Ah, e esse tal de laissez-faire afinal já pode ocupar-se com actividades promotoras da felicidade popular?

Bom, se vai para concepções gerais de destinos dos povos, harmonias, etc., não deve haver nenhuma comunidade que não a tenha tido em vista e filosofado largamente sobre ela. Os clássicos então, nomeadamente os gregos, desde os tempos homéricos que estão cheias de instruções sobre como a atingir. Aliás a parábola do regresso de Ulisses a casa é também o reconhecimento do direito à felicidade dos que bem exercem a hospitalidade e outros deveres.

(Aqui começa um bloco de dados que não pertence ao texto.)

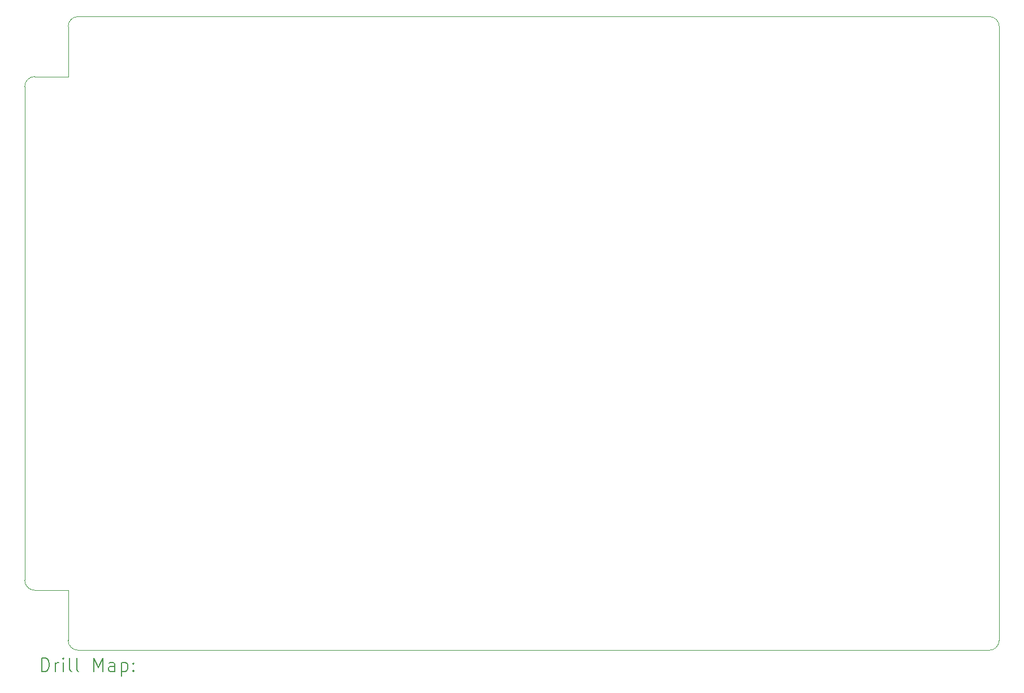
<source format=gbr>
%TF.GenerationSoftware,KiCad,Pcbnew,8.0.7-8.0.7-0~ubuntu22.04.1*%
%TF.CreationDate,2024-12-15T21:04:24+01:00*%
%TF.ProjectId,EEZ DIB 1.2 template,45455a20-4449-4422-9031-2e322074656d,rev?*%
%TF.SameCoordinates,Original*%
%TF.FileFunction,Drillmap*%
%TF.FilePolarity,Positive*%
%FSLAX45Y45*%
G04 Gerber Fmt 4.5, Leading zero omitted, Abs format (unit mm)*
G04 Created by KiCad (PCBNEW 8.0.7-8.0.7-0~ubuntu22.04.1) date 2024-12-15 21:04:24*
%MOMM*%
%LPD*%
G01*
G04 APERTURE LIST*
%ADD10C,0.100000*%
%ADD11C,0.200000*%
G04 APERTURE END LIST*
D10*
X8200110Y-6650360D02*
X7700110Y-6650360D01*
X22000110Y-5750360D02*
G75*
G02*
X22150110Y-5900360I0J-150000D01*
G01*
X7550110Y-6800360D02*
G75*
G02*
X7700110Y-6650360I150000J0D01*
G01*
X22150110Y-15100360D02*
X22150110Y-5900360D01*
X8200110Y-5900360D02*
G75*
G02*
X8350110Y-5750360I150000J0D01*
G01*
X7550110Y-14200360D02*
X7550110Y-6800360D01*
X8200110Y-6650360D02*
X8200110Y-5900360D01*
X22150110Y-15100360D02*
G75*
G02*
X22000110Y-15250360I-150000J0D01*
G01*
X8200110Y-14350360D02*
X7700110Y-14350360D01*
X8350110Y-15250360D02*
G75*
G02*
X8200110Y-15100360I0J150000D01*
G01*
X8350110Y-5750360D02*
X22000110Y-5750360D01*
X8200110Y-15100360D02*
X8200110Y-14350360D01*
X7700110Y-14350360D02*
G75*
G02*
X7550110Y-14200360I0J150000D01*
G01*
X22000110Y-15250360D02*
X8350110Y-15250360D01*
D11*
X7805887Y-15566844D02*
X7805887Y-15366844D01*
X7805887Y-15366844D02*
X7853506Y-15366844D01*
X7853506Y-15366844D02*
X7882077Y-15376368D01*
X7882077Y-15376368D02*
X7901125Y-15395415D01*
X7901125Y-15395415D02*
X7910649Y-15414463D01*
X7910649Y-15414463D02*
X7920172Y-15452558D01*
X7920172Y-15452558D02*
X7920172Y-15481129D01*
X7920172Y-15481129D02*
X7910649Y-15519225D01*
X7910649Y-15519225D02*
X7901125Y-15538272D01*
X7901125Y-15538272D02*
X7882077Y-15557320D01*
X7882077Y-15557320D02*
X7853506Y-15566844D01*
X7853506Y-15566844D02*
X7805887Y-15566844D01*
X8005887Y-15566844D02*
X8005887Y-15433510D01*
X8005887Y-15471606D02*
X8015411Y-15452558D01*
X8015411Y-15452558D02*
X8024934Y-15443034D01*
X8024934Y-15443034D02*
X8043982Y-15433510D01*
X8043982Y-15433510D02*
X8063030Y-15433510D01*
X8129696Y-15566844D02*
X8129696Y-15433510D01*
X8129696Y-15366844D02*
X8120172Y-15376368D01*
X8120172Y-15376368D02*
X8129696Y-15385891D01*
X8129696Y-15385891D02*
X8139220Y-15376368D01*
X8139220Y-15376368D02*
X8129696Y-15366844D01*
X8129696Y-15366844D02*
X8129696Y-15385891D01*
X8253506Y-15566844D02*
X8234458Y-15557320D01*
X8234458Y-15557320D02*
X8224934Y-15538272D01*
X8224934Y-15538272D02*
X8224934Y-15366844D01*
X8358268Y-15566844D02*
X8339220Y-15557320D01*
X8339220Y-15557320D02*
X8329696Y-15538272D01*
X8329696Y-15538272D02*
X8329696Y-15366844D01*
X8586839Y-15566844D02*
X8586839Y-15366844D01*
X8586839Y-15366844D02*
X8653506Y-15509701D01*
X8653506Y-15509701D02*
X8720173Y-15366844D01*
X8720173Y-15366844D02*
X8720173Y-15566844D01*
X8901125Y-15566844D02*
X8901125Y-15462082D01*
X8901125Y-15462082D02*
X8891601Y-15443034D01*
X8891601Y-15443034D02*
X8872554Y-15433510D01*
X8872554Y-15433510D02*
X8834458Y-15433510D01*
X8834458Y-15433510D02*
X8815411Y-15443034D01*
X8901125Y-15557320D02*
X8882077Y-15566844D01*
X8882077Y-15566844D02*
X8834458Y-15566844D01*
X8834458Y-15566844D02*
X8815411Y-15557320D01*
X8815411Y-15557320D02*
X8805887Y-15538272D01*
X8805887Y-15538272D02*
X8805887Y-15519225D01*
X8805887Y-15519225D02*
X8815411Y-15500177D01*
X8815411Y-15500177D02*
X8834458Y-15490653D01*
X8834458Y-15490653D02*
X8882077Y-15490653D01*
X8882077Y-15490653D02*
X8901125Y-15481129D01*
X8996363Y-15433510D02*
X8996363Y-15633510D01*
X8996363Y-15443034D02*
X9015411Y-15433510D01*
X9015411Y-15433510D02*
X9053506Y-15433510D01*
X9053506Y-15433510D02*
X9072554Y-15443034D01*
X9072554Y-15443034D02*
X9082077Y-15452558D01*
X9082077Y-15452558D02*
X9091601Y-15471606D01*
X9091601Y-15471606D02*
X9091601Y-15528748D01*
X9091601Y-15528748D02*
X9082077Y-15547796D01*
X9082077Y-15547796D02*
X9072554Y-15557320D01*
X9072554Y-15557320D02*
X9053506Y-15566844D01*
X9053506Y-15566844D02*
X9015411Y-15566844D01*
X9015411Y-15566844D02*
X8996363Y-15557320D01*
X9177315Y-15547796D02*
X9186839Y-15557320D01*
X9186839Y-15557320D02*
X9177315Y-15566844D01*
X9177315Y-15566844D02*
X9167792Y-15557320D01*
X9167792Y-15557320D02*
X9177315Y-15547796D01*
X9177315Y-15547796D02*
X9177315Y-15566844D01*
X9177315Y-15443034D02*
X9186839Y-15452558D01*
X9186839Y-15452558D02*
X9177315Y-15462082D01*
X9177315Y-15462082D02*
X9167792Y-15452558D01*
X9167792Y-15452558D02*
X9177315Y-15443034D01*
X9177315Y-15443034D02*
X9177315Y-15462082D01*
M02*

</source>
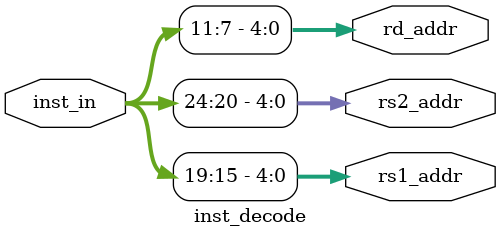
<source format=v>
`timescale 1ns / 1ps
`default_nettype none

module inst_decode(
    input wire [31:0] inst_in,
    output wire [4:0] rs1_addr,
    output wire [4:0] rs2_addr,
    output wire [4:0] rd_addr
    );
    
    assign rs1_addr = inst_in[19:15];
    assign rs2_addr = inst_in[24:20];
    assign rd_addr = inst_in[11:7];
    
endmodule

</source>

Bom, messiânica é o que se diz agora e além disso o termo ‘esquerda’ engloba Weltanschauungen muito diferentes. Mas mesmo como um todo, esse ‘messianismo’ que hoje se apraz ressaltar assentava primordialmente no usufruir de bem-estar, o resto viria por si se tivesse que vir. O desafogo material seria apenas uma das condições prévias para que a felicidade fosse viável. Mas é claro que alguns tiveram um programa mais ambicioso, como os ‘horizontes vermelhos’ e a revolução cultural que preconizava a mudança de paradigma civilizacional. Mas acho que foi a única corrente a ter essa pretensão absoluta, exemplarmente posta em prática não só na China como pelo Pol-Pot. Na outra, a do ‘homem novo’, decorreria naturalmente da nova estrutura económica. O laissez-faire socialista.

Mas já que se fala nisso, é bastante significativo como a direita actual e especialmente a neocon deixa de lado essa vertente gloriosa que em certa época avassalou o mundo prescrevendo violência, e desvia as atenções para os ‘amanhãs que cantam’ e os russos (o que me faz sempre lembrar um filme hilariante, “The Russians are coming”). É claro que estamos mesmo a ver que o facto de muitos deles terem passado por esses ‘horizontes rubros’ não tem nada a ver com a omertà.